This page is for those who already know how to play cribbage, are pretty good at it, and want a little more challenge.
For more information about cribbage contact the American Cribbage Congress.
How many points in the whole deck?
If you had all 52 cards in your hand, how many points would you have?
FUN THINGS TO TRY
These are all variations I have tried and have found fun. Some variations I've tried didn't work out so well, but that doesn't stop us. For a year or so I played cribbage with Zach Blagg using the stipulation that the dealer makes the rules and here are some of the things we've tried.
Use the Jokers.
This is one of our best innovations. A joker counts as a zero. It can be used in runs of 0-1-2. It doubles the value of all the fifteens in a hand because it can be added into any fifteen combination and it's still fifteen (e.g. a 7,8 is 15, so is a 7,8,0). Two jokers multiply by 4, but two jokers in a hand cuts down on the number of fifteens that can be made with the remaining cards.

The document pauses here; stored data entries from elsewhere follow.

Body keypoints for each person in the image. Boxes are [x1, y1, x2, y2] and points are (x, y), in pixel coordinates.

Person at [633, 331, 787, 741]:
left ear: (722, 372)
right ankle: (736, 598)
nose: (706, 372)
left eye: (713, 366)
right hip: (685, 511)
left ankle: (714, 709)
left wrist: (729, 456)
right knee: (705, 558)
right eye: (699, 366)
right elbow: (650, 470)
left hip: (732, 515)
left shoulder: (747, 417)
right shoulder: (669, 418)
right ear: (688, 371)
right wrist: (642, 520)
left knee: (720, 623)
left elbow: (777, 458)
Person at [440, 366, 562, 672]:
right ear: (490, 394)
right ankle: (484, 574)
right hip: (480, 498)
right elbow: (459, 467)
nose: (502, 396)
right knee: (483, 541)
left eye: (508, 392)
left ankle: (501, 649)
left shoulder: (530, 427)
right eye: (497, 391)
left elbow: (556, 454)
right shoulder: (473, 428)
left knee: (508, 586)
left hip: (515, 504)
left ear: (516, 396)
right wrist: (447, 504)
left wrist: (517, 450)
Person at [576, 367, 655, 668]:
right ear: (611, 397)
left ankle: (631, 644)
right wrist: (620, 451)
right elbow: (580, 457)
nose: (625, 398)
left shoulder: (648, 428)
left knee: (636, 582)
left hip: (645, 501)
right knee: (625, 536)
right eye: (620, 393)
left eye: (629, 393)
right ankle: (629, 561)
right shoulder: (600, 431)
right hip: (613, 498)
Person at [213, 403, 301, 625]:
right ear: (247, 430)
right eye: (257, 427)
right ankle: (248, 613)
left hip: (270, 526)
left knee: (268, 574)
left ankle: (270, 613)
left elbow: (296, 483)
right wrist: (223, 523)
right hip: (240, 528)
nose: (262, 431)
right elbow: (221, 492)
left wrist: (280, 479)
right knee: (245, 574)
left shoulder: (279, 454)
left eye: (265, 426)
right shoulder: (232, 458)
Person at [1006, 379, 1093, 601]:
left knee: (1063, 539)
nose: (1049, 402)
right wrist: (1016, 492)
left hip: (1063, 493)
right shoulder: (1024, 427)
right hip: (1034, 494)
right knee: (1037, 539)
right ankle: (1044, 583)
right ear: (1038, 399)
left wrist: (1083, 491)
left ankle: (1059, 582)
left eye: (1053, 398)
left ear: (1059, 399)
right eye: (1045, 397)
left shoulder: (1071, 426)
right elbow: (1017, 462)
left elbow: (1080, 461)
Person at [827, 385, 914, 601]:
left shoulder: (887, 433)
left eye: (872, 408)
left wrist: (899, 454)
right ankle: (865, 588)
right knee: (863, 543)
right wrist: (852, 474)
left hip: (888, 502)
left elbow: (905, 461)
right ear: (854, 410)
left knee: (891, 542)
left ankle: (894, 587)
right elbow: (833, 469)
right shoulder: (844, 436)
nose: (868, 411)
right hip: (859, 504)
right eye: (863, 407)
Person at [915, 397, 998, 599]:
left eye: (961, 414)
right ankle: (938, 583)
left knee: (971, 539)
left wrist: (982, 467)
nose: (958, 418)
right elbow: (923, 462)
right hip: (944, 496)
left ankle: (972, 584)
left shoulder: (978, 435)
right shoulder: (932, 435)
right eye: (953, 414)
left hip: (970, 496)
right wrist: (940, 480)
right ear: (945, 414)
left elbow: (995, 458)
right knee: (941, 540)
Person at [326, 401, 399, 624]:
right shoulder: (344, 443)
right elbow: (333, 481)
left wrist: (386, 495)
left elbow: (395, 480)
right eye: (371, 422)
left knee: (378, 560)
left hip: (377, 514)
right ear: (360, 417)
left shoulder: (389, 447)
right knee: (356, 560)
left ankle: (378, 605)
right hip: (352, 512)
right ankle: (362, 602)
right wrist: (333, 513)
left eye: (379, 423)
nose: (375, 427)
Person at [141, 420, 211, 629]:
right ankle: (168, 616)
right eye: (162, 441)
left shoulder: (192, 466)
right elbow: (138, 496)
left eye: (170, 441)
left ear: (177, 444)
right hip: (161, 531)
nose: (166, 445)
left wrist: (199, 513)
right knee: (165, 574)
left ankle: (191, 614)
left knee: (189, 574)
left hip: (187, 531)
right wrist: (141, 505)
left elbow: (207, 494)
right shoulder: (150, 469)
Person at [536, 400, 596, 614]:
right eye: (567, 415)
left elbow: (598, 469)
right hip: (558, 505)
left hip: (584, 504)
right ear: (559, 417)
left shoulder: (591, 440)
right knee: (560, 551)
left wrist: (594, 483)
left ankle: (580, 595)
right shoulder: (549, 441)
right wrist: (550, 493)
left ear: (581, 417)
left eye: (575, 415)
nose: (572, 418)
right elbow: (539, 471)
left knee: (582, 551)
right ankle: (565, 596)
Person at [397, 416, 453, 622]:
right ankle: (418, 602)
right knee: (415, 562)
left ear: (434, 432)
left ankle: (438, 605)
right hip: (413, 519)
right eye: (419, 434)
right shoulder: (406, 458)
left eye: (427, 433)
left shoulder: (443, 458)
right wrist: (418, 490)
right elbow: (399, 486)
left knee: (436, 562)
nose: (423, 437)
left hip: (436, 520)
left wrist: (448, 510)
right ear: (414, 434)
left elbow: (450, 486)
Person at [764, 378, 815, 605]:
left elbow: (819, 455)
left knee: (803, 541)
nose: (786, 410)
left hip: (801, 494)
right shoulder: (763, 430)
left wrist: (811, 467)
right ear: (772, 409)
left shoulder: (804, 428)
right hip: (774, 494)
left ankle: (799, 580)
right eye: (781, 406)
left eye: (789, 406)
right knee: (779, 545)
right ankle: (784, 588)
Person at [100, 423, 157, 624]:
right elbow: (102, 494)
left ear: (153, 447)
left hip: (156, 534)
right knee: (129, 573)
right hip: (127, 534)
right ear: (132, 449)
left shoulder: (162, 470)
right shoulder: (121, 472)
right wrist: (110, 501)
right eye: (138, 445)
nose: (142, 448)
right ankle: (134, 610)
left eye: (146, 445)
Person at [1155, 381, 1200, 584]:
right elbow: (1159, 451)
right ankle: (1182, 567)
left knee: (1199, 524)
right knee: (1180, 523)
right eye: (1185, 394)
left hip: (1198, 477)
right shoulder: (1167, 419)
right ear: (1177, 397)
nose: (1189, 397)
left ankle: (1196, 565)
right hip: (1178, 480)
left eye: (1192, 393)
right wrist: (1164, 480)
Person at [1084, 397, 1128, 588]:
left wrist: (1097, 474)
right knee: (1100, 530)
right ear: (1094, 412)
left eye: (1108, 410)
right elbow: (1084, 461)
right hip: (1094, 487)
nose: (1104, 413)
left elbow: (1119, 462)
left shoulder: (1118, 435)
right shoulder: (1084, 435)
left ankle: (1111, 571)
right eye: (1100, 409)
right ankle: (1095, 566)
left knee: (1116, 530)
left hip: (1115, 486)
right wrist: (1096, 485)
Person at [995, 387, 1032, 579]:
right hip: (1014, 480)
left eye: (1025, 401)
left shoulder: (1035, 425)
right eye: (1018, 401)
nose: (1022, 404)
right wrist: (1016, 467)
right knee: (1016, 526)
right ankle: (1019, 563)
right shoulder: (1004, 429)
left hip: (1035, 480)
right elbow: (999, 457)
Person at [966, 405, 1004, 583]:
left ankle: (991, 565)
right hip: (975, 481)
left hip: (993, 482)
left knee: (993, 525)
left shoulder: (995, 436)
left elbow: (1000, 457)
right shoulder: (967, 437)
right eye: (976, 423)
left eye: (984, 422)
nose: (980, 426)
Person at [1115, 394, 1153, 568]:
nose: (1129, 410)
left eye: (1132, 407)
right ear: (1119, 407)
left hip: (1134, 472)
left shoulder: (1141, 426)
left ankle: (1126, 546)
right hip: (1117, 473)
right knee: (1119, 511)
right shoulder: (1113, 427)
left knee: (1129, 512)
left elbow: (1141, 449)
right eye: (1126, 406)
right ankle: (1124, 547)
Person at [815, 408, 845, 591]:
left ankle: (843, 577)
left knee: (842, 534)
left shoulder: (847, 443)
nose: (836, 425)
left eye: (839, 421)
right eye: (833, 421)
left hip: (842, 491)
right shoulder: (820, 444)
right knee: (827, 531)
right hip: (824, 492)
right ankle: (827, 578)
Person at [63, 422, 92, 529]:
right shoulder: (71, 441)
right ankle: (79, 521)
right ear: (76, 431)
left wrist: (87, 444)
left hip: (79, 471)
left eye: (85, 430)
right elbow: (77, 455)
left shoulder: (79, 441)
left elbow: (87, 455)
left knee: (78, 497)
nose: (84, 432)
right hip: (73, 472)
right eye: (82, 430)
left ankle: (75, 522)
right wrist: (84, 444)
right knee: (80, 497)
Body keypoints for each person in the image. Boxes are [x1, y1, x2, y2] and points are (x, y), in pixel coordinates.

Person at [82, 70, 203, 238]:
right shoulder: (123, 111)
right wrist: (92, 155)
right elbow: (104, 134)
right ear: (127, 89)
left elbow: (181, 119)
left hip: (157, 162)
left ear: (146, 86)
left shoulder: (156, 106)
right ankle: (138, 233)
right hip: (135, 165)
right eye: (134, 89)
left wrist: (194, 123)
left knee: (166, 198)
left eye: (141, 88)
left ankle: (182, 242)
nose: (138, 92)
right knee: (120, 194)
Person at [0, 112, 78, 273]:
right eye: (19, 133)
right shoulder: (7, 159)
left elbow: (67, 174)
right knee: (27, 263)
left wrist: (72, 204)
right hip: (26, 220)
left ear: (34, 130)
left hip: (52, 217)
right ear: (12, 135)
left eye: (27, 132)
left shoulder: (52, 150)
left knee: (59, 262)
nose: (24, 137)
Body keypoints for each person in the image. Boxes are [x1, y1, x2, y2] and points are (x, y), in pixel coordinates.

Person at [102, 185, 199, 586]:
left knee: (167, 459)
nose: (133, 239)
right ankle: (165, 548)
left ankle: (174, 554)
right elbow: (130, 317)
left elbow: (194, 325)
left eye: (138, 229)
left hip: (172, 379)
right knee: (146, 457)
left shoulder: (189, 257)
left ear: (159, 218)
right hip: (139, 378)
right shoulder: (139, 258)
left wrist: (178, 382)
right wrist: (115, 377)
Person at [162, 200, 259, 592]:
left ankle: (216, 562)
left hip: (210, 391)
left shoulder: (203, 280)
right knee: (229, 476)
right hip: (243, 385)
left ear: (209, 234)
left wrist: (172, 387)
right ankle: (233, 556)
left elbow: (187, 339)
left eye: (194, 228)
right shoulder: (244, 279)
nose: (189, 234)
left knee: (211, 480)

Whoever gets to 60 points first loses. Game lasts too long if to 120 points.
Use two cut cards.
This gives an extra card to make bigger hands. Before putting cards in the crib, the deck is cut and a card turned up. Then the crib is made and another card cut. Both cards count in both the hand and the crib.
Use other than 121 game points.
121 points is fine for regular cribbage, but it's too many if playing lowball, not enough if playing with more than 6 cards. If we play with 7 or 8 card hands, we go for 241 points, 361 if playing with 9 cards.
Use a double deck and bigger hands.
Other interesting runs and combinations are available. It's fun to get a double triple (26 pts) or a triple triple (39 pts), or 5 of a kind (20 pts) but bigger combinations are available. Typically we'll deal out eight cards apiece, put two in the crib, and have two cut cards, so we're playing with eight card hands. We tried more, but counting all the points almost takes the fun out of it - it can take too long - too many combinations, especially in fifteens. We usually go twice around (241 pts).
It's my suggestion that if you go to bigger hand, bump it up one card at at time until you get used to counting it. If you start right out playing with nine cards, it's likely to overwhelm you.
It's never happened to me, but if playing with nine cards if one of us got five 5s and four 0s, the game could be over in one hand. The fifteens would be 320, plus 20 for the 5 of a kind and 12 for the 4 of a kind for a total of 352 points. Pegging nine points could put one over 361, which we normally play to with nine cards. With four 0's in the hand, if one received a go, pegging 9 might not be that hard. Another possibility would be eight 5s and a joker -336 for the fifteens and 56 for eight of a kind for a total of 392 points!
go to Counting Helps
Play Draw cribbage
Before putting two cards in the crib, each player has the option of throwing away as many cards in their hand as they want (but they must keep one) and drawing new ones to replace them. After making the crib, each player can again throw away cards and draw new ones. Then playing starts.
I think this variation works best if playing with at least seven cards.
Choose a cut card.
Each player takes a card out of his hand and places it face down for the opponent. After both cards are placed, they are turned over, and the card your opponent gave you is your cut card. You likely will each have a different cut card.
Variations that we tried but don't use
Combinations other than 15, e.g. 16 gets two points. However, it seems that 15 works pretty well and we ended up going back to 15.
Pegging for other than 31, but 31 seems to work pretty well and we ended up going back to it.
Two cribs. Each player has a crib and whoever has the MOST points at the end wins, not who goes out first. You could end with a tie. We just didn't like it as well, I don't know why.
We tried having cribs equal in size to the hand, but we found with bigger hands it made too much of a difference, so we went back to four cards in the crib.
Bid cribbageBid for the crib. Whoever wins the bid, gets the crib minus the bid amount, or they get the whole crib if they didn't bid more than what was in it. If they did bid more than what was in it, either they go back (get set) by the amount bid, or the opponent gets it. The crib is such a small part of the total points that it doesn't pay to mess with it. It makes the game last too long.
We tried wild cards and found that making the king wild seemed to be the best alternative. However, when we switched to a double deck, we didn't have a need to make things wild anymore.